> TASK INSTRUCTIONS
Convert the listing below into a Markdown table with two columns, n for the row number and Line for the text of each line. Skip blank lines and leave out the pictures.

(Stored data entries)
....................

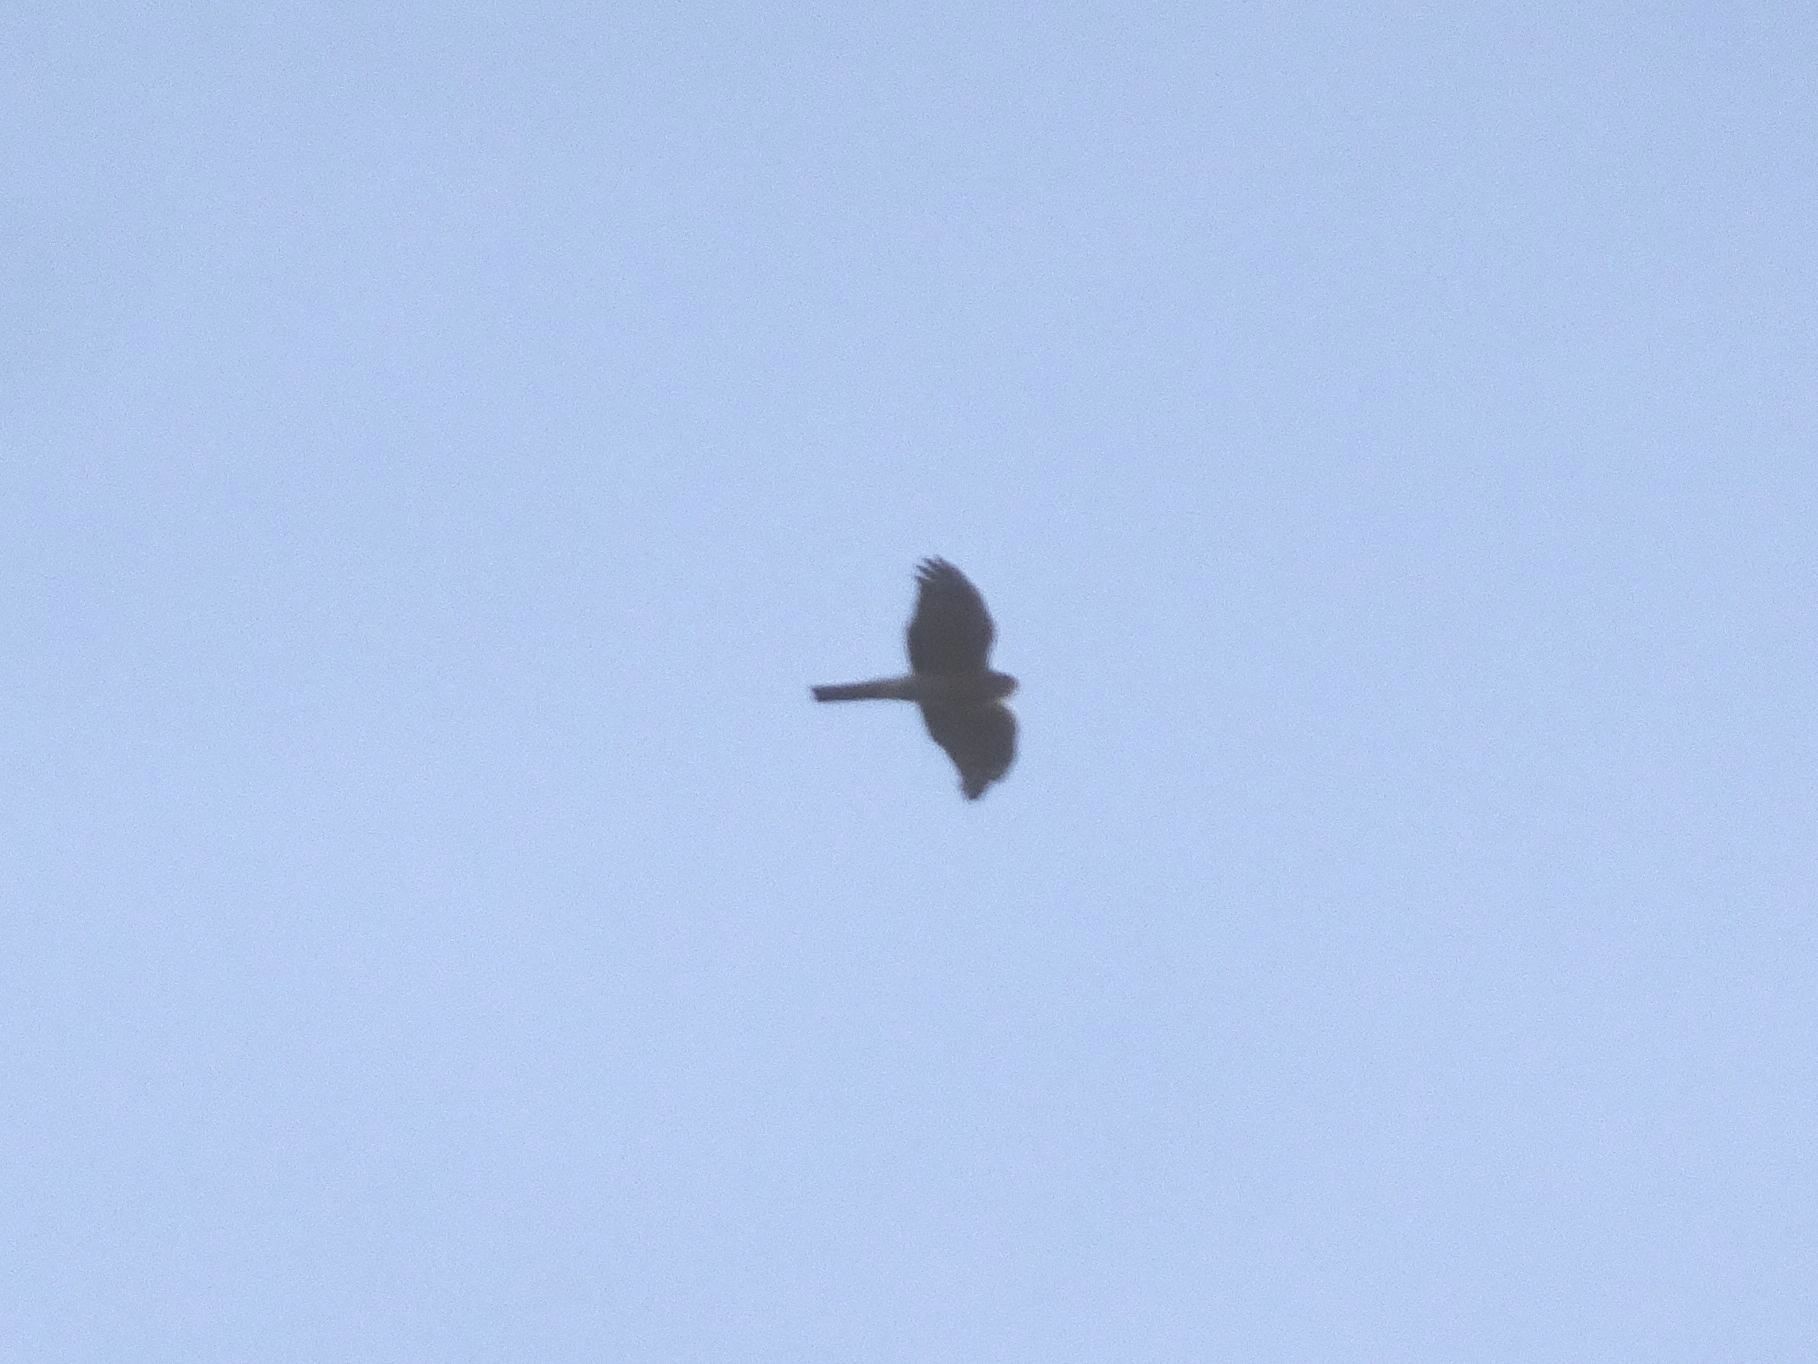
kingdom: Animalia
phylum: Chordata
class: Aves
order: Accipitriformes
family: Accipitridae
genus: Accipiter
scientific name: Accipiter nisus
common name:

....................

> COMPLETED TASK
| n | Line |
|---|---|
| 1 | kingdom: Animalia |
| 2 | phylum: Chordata |
| 3 | class: Aves |
| 4 | order: Accipitriformes |
| 5 | family: Accipitridae |
| 6 | genus: Accipiter |
| 7 | scientific name: Accipiter nisus |
| 8 | common name: |